I’m finally getting internet at the house. The guy is coming today to hook things up and get it going. I expect I’ll be doing more of this thing when I can just post stuff from the comfort of my red sofa. Prob’ly spend more time looking at gifs of cats and whatever other uselessness the internet has to offer. But it has to be done. Access is important.

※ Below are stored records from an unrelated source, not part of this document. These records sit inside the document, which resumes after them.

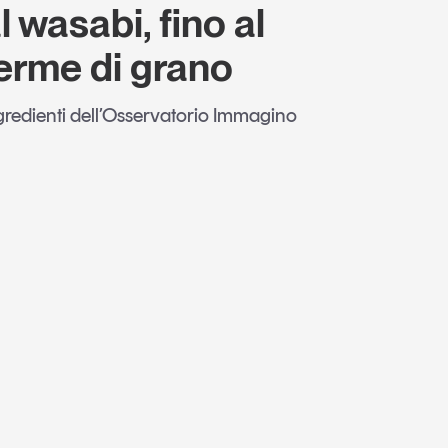
 wasabi, fino al
erme di grano
ngredienti dell’Osservatorio Immagino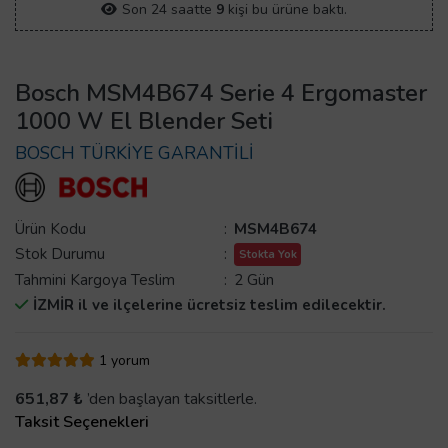
Son 24 saatte
9
kişi bu ürüne baktı.
Bosch MSM4B674 Serie 4 Ergomaster
1000 W El Blender Seti
BOSCH TÜRKİYE GARANTİLİ
Ürün Kodu
:
MSM4B674
Stok Durumu
:
Stokta Yok
Tahmini Kargoya Teslim
:
2 Gün
İZMİR il ve ilçelerine ücretsiz teslim edilecektir.
1 yorum
651,87 ₺
’den başlayan taksitlerle.
Taksit Seçenekleri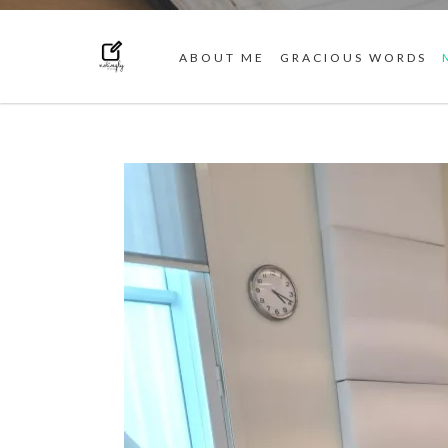
ABOUT ME
GRACIOUS WORDS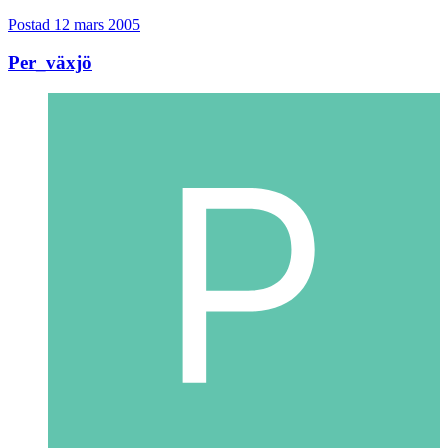
Postad
12 mars 2005
Per_växjö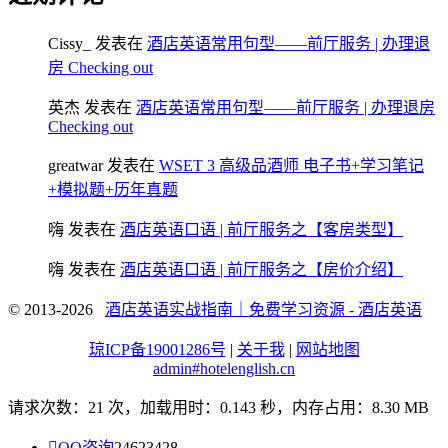
Cissy_
发表在
酒店英语常用句型——前厅服务 | 办理退
房 Checking out
英杰
发表在
酒店英语常用句型——前厅服务 | 办理退房
Checking out
greatwar
发表在
WSET 3 高级品酒师 电子书+学习笔记
+模拟题+历年真题
嗨
发表在
酒店英语口语 | 前厅服务之【客房类型】
嗨
发表在
酒店英语口语 | 前厅服务之【房价介绍】
© 2013-2026
酒店英语实战指南｜免费学习资源 - 酒店英语
琼ICP备19001286号
|
关于我
|
网站地图
admin#hotelenglish.cn
请求次数：21 次，加载用时：0.143 秒，内存占用：8.30 MB

QQ咨询
24623428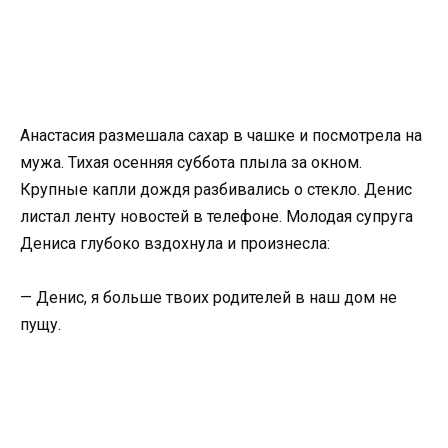
Анастасия размешала сахар в чашке и посмотрела на
мужа. Тихая осенняя суббота плыла за окном.
Крупные капли дождя разбивались о стекло. Денис
листал ленту новостей в телефоне. Молодая супруга
Дениса глубоко вздохнула и произнесла:
— Денис, я больше твоих родителей в наш дом не
пущу.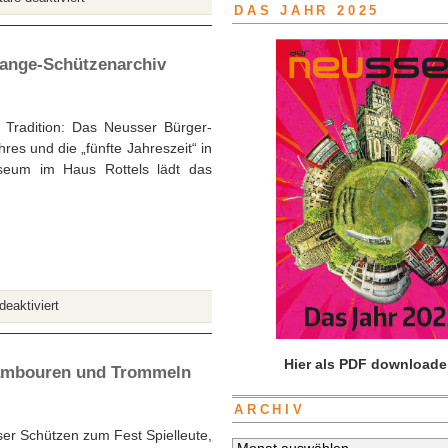
DAS JAHR 2025
Schützen
impfen,
denn
ange-Schützenarchiv
impfen
schützt
!
Tradition: Das Neusser Bürger-
res und die „fünfte Jahreszeit“ in
seum im Haus Rottels lädt das
für
eaktiviert
Rheinisches
Schützenmuseum
Hier als PDF downloade
Neuss
Tambouren und Trommeln
mit
Joseph-
ARCHIV
Lange-
ser Schützen zum Fest Spielleute,
Archiv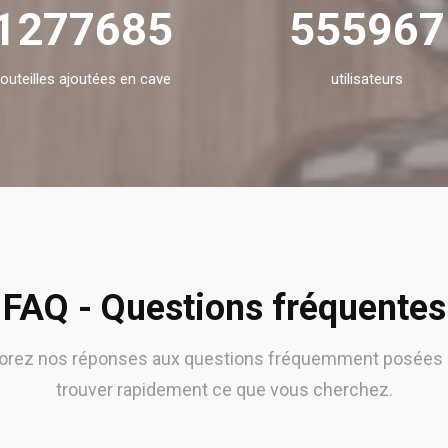
1277685
555967
outeilles ajoutées en cave
utilisateurs
FAQ - Questions fréquentes
lorez nos réponses aux questions fréquemment posées 
trouver rapidement ce que vous cherchez.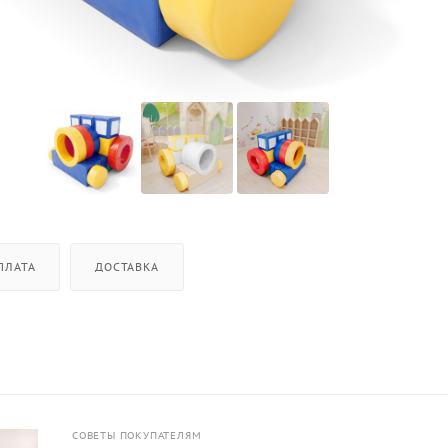
ПЛАТА
ДОСТАВКА
СОВЕТЫ ПОКУПАТЕЛЯМ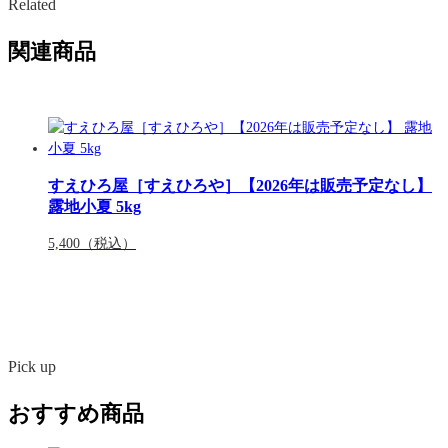
Related
関連商品
すえひろ屋［すえひろや］【2026年は販売予定なし】
露地小夏 5kg
5,400
（税込）
Pick up
おすすめ商品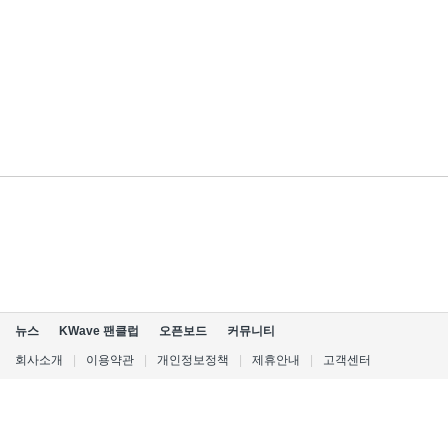
뉴스
KWave 팬클럽
오픈보드
커뮤니티
회사소개
|
이용약관
|
개인정보정책
|
제휴안내
|
고객센터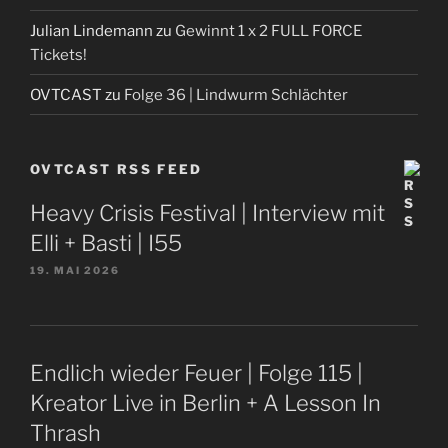
Julian Lindemann
zu
Gewinnt 1 x 2 FULL FORCE
Tickets!
OVTCAST
zu
Folge 36 | Lindwurm Schlächter
OVTCAST RSS FEED
Heavy Crisis Festival | Interview mit
Elli + Basti | I55
19. MAI 2026
Endlich wieder Feuer | Folge 115 |
Kreator Live in Berlin + A Lesson In
Thrash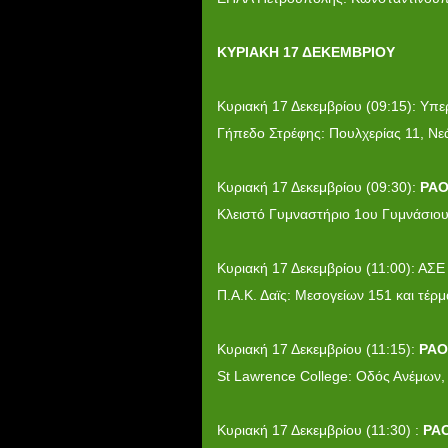
ΚΥΡΙΑΚΗ 17 ΔΕΚΕΜΒΡΙΟΥ
Κυριακή 17 Δεκεμβρίου (09:15): Υπ
Γήπεδο Στρέφης: Πουλχερίας 11, Νε
Κυριακή 17 Δεκεμβρίου (09:30):
PA
Κλειστό Γυμναστήριο 1ου Γυμνάσιο
Κυριακή 17 Δεκεμβρίου (11:00): ΑΣ
Π.Α.Κ. Δαϊς: Μεσογείων 151 και τέ
Κυριακή 17 Δεκεμβρίου (11:15):
PAO
St Lawrence College: Οδός Ανέμων
Κυριακή 17 Δεκεμβρίου (11:30) :
PAO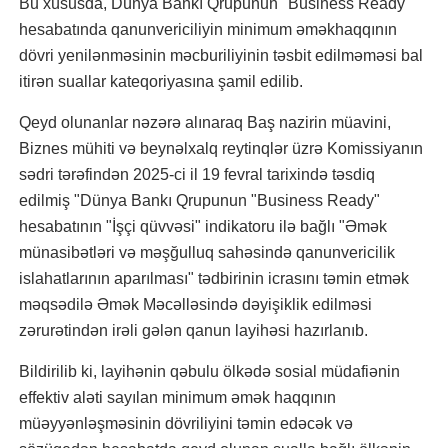
Bu xüsusda, Dünya Bankı Qrupunun "Business Ready"
hesabatında qanunvericiliyin minimum əməkhaqqının
dövri yenilənməsinin məcburiliyinin təsbit edilməməsi bal
itirən suallar kateqoriyasına şamil edilib.
Qeyd olunanlar nəzərə alınaraq Baş nazirin müavini,
Biznes mühiti və beynəlxalq reytinqlər üzrə Komissiyanın
sədri tərəfindən 2025-ci il 19 fevral tarixində təsdiq
edilmiş "Dünya Bankı Qrupunun "Business Ready"
hesabatının "İşçi qüvvəsi" indikatoru ilə bağlı "Əmək
münasibətləri və məşğulluq sahəsində qanunvericilik
islahatlarının aparılması" tədbirinin icrasını təmin etmək
məqsədilə Əmək Məcəlləsində dəyişiklik edilməsi
zərurətindən irəli gələn qanun layihəsi hazırlanıb.
Bildirilib ki, layihənin qəbulu ölkədə sosial müdafiənin
effektiv aləti sayılan minimum əmək haqqının
müəyyənləşməsinin dövriliyini təmin edəcək və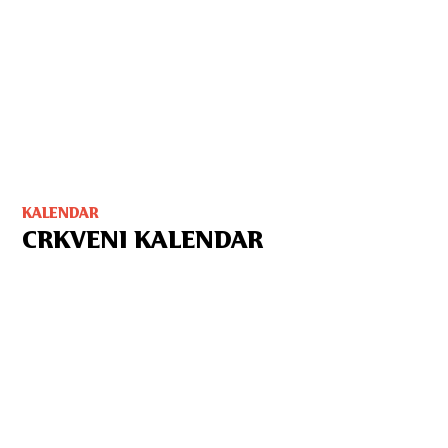
KALENDAR
CRKVENI KALENDAR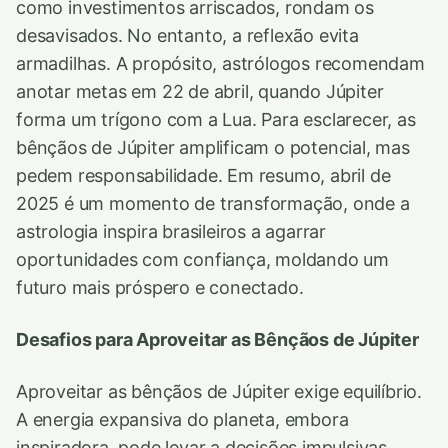
como investimentos arriscados, rondam os
desavisados. No entanto, a reflexão evita
armadilhas. A propósito, astrólogos recomendam
anotar metas em 22 de abril, quando Júpiter
forma um trígono com a Lua. Para esclarecer, as
bênçãos de Júpiter amplificam o potencial, mas
pedem responsabilidade. Em resumo, abril de
2025 é um momento de transformação, onde a
astrologia inspira brasileiros a agarrar
oportunidades com confiança, moldando um
futuro mais próspero e conectado.
Desafios para Aproveitar as Bênçãos de Júpiter
Aproveitar as bênçãos de Júpiter exige equilíbrio.
A energia expansiva do planeta, embora
inspiradora, pode levar a decisões impulsivas.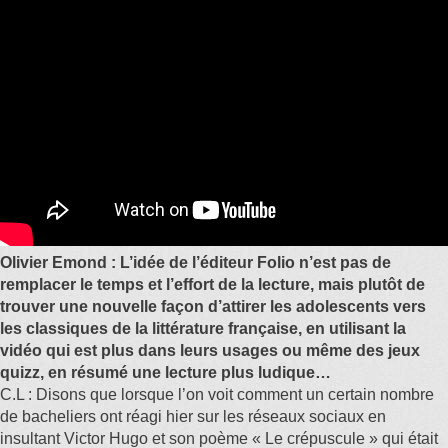
Olivier Emond : L’idée de l’éditeur Folio n’est pas de
remplacer le temps et l’effort de la lecture, mais plutôt de
trouver une nouvelle façon d’attirer les adolescents vers
les classiques de la littérature française, en utilisant la
vidéo qui est plus dans leurs usages ou même des jeux
quizz, en résumé une lecture plus ludique…
C.L : Disons que lorsque l’on voit comment un certain nombre
de bacheliers ont réagi hier sur les réseaux sociaux en
insultant Victor Hugo et son poème « Le crépuscule » qui était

And I am quite cautiously optimistic about the moment we’re currently struggling through. The possibility exists that things could improve, that we could come out the other side of this shitstorm and find ourselves living a more just, less overtly racist, society. A bunch of unnecessary dumbness will occur, and a lot of people will get hurt, but that’s hardly a change. Most of the revisionist history I’m hearing on the radio is as wrong as the old status quo, but occasionally somebody points out that history is a lot more complicated than it’s usually presented, and the end result will be more egalitarian. (Example: during the recent Juneteenth jubilee, I heard an African-American woman on NPR acknowledge that the Emancipation Proclamation did not free all the slaves, that the slaves freed in Texas on 19 June, 1863, which has been commemorated as Juneteenth, were not the last people held in chattel slavery in USA, that the last slave states were not part of the Confederacy, all historically verifiable truths which complicate the narrative. I’m waiting for someone to realize that the Union generals who defeated the evil, racist South then went west to lead the genocide of Native Americans.)
I got NPR on right now. There’s a story coming up about how white evangelicals in America corrupted Christianity. Damn straight. The message of Christ is so polluted and twisted in this country, it’s no wonder so many people of conscience believe His church can’t be redeemed. I used to be one of those. Now I see that Christ’s church just can’t be redeemed by people. He is certainly capable of pulling His church out of the ditch.
How will I be part of that? I’m called to minister to the poor, marginalized, crazy, chemically dependent and unattractive. I’ll do that, in whatever capacity He assigns to me.
p.s. Later, after I got the internet hooked up, I got an email informing that the selection committee found a better candidate for the job I was after. So that’s a kick in the teeth. I remain cautiously optimistic. God has something for me.